The government has given the Industrial Development Corporation of Zimbabwe (IDCZ) $30m to kick-start its role as a development financing institution and help local manufacturers, Finance Minister Mthuli Ncube has said. This comes after IDC is also engaging two prominent regional development finance institutions (names withheld) for a US$50m facility for the same cause.
“We have availed $30 million for the IDC to start playing its actual role of funding the private sector,” Ncube said. “We believe the IDC can play that role, and efforts are also underway to look for further funding for the IDCZ. Zimbabwe should become the manufacturing hub of Africa”.
The IDCZ’s mandate has been to drive industrialisation, but in the past the state investment vehicle diverted and started to run its own companies.

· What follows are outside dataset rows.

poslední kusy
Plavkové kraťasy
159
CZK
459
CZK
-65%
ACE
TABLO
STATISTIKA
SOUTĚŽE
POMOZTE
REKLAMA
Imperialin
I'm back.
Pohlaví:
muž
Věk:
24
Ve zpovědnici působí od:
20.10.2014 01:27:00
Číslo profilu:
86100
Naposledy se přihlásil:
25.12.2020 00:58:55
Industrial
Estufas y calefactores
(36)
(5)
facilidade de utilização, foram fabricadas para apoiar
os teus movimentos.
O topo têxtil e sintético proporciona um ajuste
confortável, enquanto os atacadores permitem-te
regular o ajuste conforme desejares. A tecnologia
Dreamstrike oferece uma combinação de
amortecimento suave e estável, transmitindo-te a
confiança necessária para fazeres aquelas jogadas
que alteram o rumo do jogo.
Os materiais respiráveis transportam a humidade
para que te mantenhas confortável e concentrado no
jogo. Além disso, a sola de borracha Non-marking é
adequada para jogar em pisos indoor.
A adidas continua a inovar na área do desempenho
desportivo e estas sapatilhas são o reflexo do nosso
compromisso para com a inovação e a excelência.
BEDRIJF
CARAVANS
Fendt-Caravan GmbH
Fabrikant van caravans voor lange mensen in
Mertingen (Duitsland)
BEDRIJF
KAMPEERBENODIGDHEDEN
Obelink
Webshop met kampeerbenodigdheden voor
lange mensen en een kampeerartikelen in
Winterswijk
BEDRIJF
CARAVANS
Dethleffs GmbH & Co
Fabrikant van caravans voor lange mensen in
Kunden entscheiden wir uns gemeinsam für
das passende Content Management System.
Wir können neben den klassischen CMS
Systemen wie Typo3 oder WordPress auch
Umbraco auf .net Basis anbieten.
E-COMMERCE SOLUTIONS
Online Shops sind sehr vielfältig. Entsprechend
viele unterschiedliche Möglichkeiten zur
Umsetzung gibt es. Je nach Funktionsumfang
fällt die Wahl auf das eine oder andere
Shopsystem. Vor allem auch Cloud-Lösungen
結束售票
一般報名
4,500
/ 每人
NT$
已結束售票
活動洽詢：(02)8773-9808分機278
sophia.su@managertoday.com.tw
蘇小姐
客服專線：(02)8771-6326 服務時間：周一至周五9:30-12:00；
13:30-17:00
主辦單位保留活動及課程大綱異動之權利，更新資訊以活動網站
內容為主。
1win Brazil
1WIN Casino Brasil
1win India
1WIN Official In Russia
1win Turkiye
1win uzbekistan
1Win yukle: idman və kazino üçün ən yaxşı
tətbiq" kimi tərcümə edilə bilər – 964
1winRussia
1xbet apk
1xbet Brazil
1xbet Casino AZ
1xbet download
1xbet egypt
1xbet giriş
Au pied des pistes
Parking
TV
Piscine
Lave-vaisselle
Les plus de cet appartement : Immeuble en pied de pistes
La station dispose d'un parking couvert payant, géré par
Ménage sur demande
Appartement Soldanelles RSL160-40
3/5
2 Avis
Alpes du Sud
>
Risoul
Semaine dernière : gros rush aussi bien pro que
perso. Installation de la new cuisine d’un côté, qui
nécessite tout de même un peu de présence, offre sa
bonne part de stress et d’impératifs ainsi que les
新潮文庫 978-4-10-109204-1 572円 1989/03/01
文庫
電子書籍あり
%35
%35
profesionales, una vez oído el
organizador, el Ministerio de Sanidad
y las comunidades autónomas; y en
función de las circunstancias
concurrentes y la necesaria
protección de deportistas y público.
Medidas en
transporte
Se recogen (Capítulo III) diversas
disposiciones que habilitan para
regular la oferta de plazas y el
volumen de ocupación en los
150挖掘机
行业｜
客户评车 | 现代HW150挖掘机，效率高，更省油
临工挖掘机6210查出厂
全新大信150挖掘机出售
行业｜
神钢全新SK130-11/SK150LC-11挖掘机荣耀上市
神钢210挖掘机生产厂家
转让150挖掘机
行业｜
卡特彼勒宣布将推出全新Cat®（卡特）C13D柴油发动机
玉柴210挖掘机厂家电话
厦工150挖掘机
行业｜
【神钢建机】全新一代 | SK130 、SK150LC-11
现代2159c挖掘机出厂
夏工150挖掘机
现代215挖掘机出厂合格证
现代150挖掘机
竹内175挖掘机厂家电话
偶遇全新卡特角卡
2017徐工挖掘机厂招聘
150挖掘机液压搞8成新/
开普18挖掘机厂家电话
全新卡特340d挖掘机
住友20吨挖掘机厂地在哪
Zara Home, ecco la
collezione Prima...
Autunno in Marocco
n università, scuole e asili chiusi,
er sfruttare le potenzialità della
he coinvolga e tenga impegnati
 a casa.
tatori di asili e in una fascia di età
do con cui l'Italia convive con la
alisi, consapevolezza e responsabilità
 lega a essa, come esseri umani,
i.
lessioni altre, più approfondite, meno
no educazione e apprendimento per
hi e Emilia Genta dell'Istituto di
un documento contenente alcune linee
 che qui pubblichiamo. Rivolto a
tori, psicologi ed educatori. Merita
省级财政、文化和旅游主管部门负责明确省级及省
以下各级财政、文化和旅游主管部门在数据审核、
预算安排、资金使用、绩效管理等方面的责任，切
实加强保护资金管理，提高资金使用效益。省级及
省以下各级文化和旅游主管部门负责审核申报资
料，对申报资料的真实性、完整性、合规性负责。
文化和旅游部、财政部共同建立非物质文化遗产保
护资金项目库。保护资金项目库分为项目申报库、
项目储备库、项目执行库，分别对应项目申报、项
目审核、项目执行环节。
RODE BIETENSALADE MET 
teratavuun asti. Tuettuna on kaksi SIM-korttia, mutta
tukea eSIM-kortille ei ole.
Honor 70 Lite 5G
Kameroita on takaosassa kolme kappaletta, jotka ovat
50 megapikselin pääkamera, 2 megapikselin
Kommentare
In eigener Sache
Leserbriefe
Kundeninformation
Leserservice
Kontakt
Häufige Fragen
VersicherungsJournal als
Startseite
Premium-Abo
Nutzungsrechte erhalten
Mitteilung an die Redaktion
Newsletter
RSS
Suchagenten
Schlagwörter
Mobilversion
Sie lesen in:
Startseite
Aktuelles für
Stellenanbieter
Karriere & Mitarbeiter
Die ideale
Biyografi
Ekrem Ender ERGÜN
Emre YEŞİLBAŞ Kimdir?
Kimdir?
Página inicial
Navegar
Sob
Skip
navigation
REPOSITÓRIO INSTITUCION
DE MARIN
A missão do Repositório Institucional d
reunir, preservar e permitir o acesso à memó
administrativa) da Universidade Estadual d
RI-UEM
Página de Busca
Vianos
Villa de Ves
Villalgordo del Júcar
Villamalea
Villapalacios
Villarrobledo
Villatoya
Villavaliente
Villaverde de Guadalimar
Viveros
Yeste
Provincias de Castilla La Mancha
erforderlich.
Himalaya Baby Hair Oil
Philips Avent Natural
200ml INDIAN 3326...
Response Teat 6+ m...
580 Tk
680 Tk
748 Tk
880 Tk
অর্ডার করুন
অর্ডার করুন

Following a Cabinet resolution that the IDCZ should start providing development finance to industry, the IDCZ approached IDC South Africa for US$20m to kick-start this role.
In 2016, the Office of Foreign Assets (OFAC) of the United States Department of Treasury removed IDCZ from the list of sanctions. This boosted the corporation’s prospects of executing its mandate, as the lifting of sanctions had a positive knock-on effect by triggering an unrestricted resumption of business with local, regional, and international suppliers and customers. The lifting of sanctions also enabled a competitive procurement of raw materials. IDCZ has vast investments, covering vehicle assembling, cement and chemical manufacturing, real estate, fertiliser production, edible oils manufacturing, mining, and industrial engineering among many others.
Its mandate is to establish and conduct any industrial undertaking, to facilitate, promote, guide and assist the financing of new industrial undertaking (including small and medium-scale), and schemes for the expansion, better organisation and modernisation of operations of existing industries and industrial undertakings.